J Leukoc Biol. 2007 Aug;82(2):196-203. doi: 10.1189/jlb.1206750. Epub 2007 Apr 20.
Signaling by two of the most important bacteria-sensing TLRs, TLR2 and TLR4, involves two adaptor proteins, MyD88 adaptor-like (Mal) and Toll/IL-1 receptor (TIR) domain-containing adaptor-inducing IFN-beta (Trif)-related adaptor molecule (TRAM). Recently, new insights into the functioning of these two adapters have emerged. Mal is required by both TLRs to act as a bridge to recruit the adaptor MyD88, leading ultimately to NF-kappaB activation. Similarly, TRAM acts as a bridge to recruit TRIF to the TLR4 complex, leading to activation of the transcription factor IFN regulatory factor 3. Consistent with Mal and TRAM being key points of control, recent evidence suggests that they are subject to regulation by phosphorylation. Further, a variant in Mal in humans has been found to protect against multiple infectious diseases. Finally, another TIR domain-containing adaptor, sterile alpha and HEAT/armadillo motif protein (SARM), has been shown to act as an inhibitor of TRIF-dependent signaling. These recent discoveries add to the complexity of TLR signaling and highlight specific control mechanisms for TLR2 and TLR4 signaling.
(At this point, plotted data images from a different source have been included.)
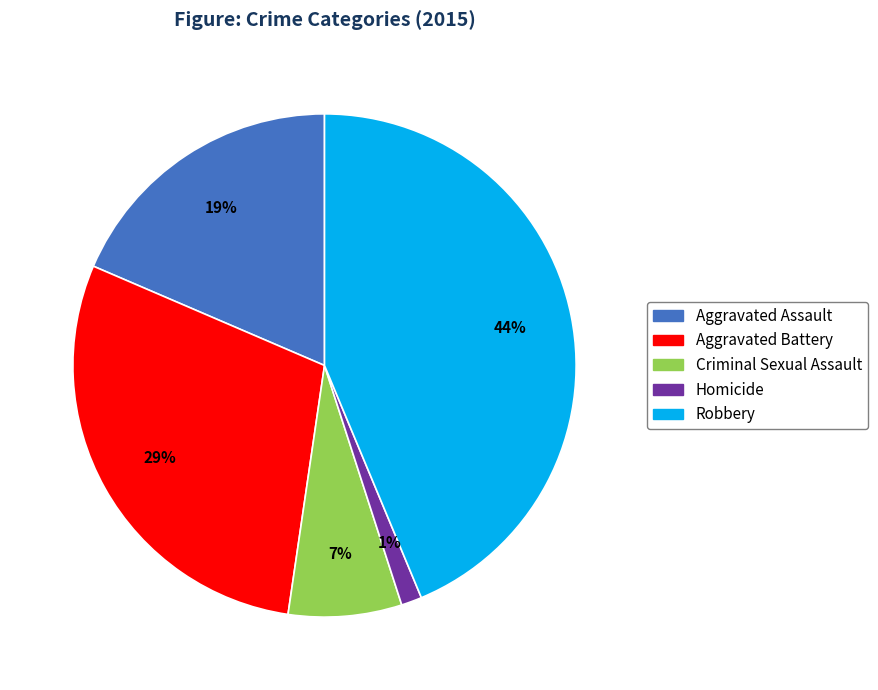

To the nearest percent, what percentage of the pie is Aggravated Assault?

19%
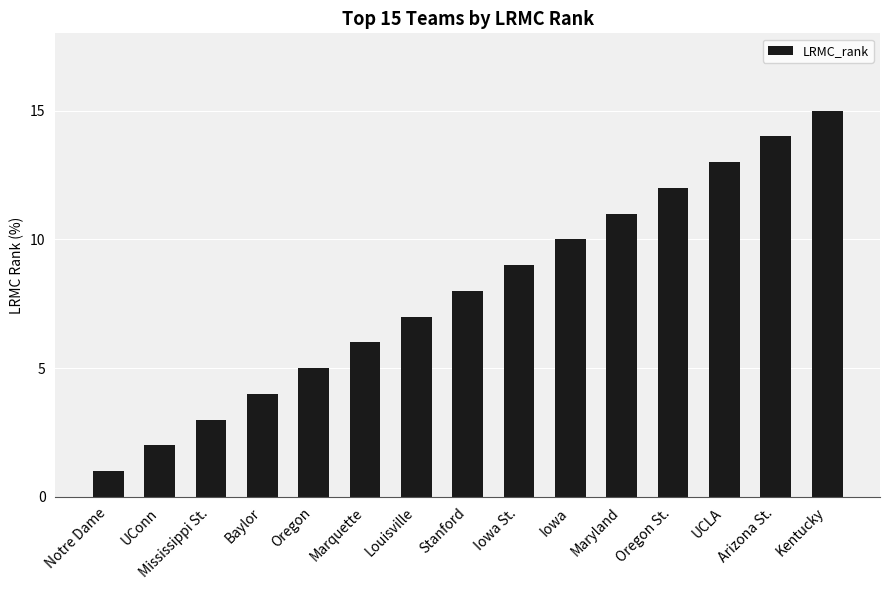

What is the difference between the maximum and minimum values?

14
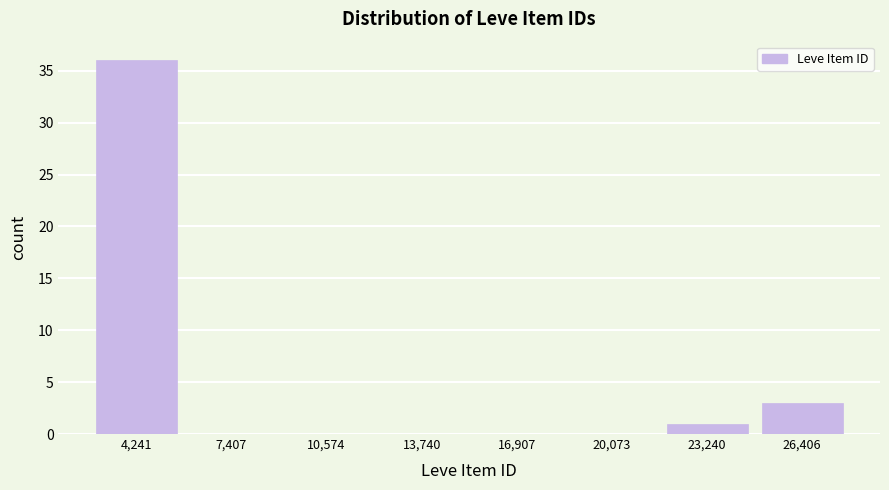

Reading left to right, transcribe this chart: for each bar, give the range it covers on the x-axis and its height. Neither the bar edges nor the heights are printed on the chart, so give them approximately, as read against the axes.

2500 to 6000: 36
6000 to 9000: 0
9000 to 12000: 0
12000 to 15500: 0
15500 to 18500: 0
18500 to 21500: 0
21500 to 25000: 1
25000 to 28000: 3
两种最重要的细菌感应Toll样受体(TLR),即TLR2和TLR4,其信号传导涉及两种衔接蛋白,即MyD88衔接蛋白样分子(Mal)和含Toll/白细胞介素-1受体(TIR)结构域的衔接蛋白诱导干扰素-β(Trif)相关衔接分子(TRAM)。最近,对于这两种衔接蛋白的功能有了新的认识。两种TLR都需要Mal作为桥梁来招募衔接蛋白MyD88,最终导致核因子-κB激活。同样,TRAM作为桥梁将TRIF招募到TLR4复合物,导致转录因子干扰素调节因子3的激活。与Mal和TRAM作为控制关键点一致,最近的证据表明它们受到磷酸化调节。此外,已发现人类中Mal的一个变体可预防多种传染病。最后,另一种含TIR结构域的衔接蛋白,即无菌α和HEAT/犰狳基序蛋白(SARM),已被证明可作为TRIF依赖性信号传导的抑制剂。这些最新发现增加了TLR信号传导的复杂性,并突出了TLR2和TLR4信号传导的特定控制机制。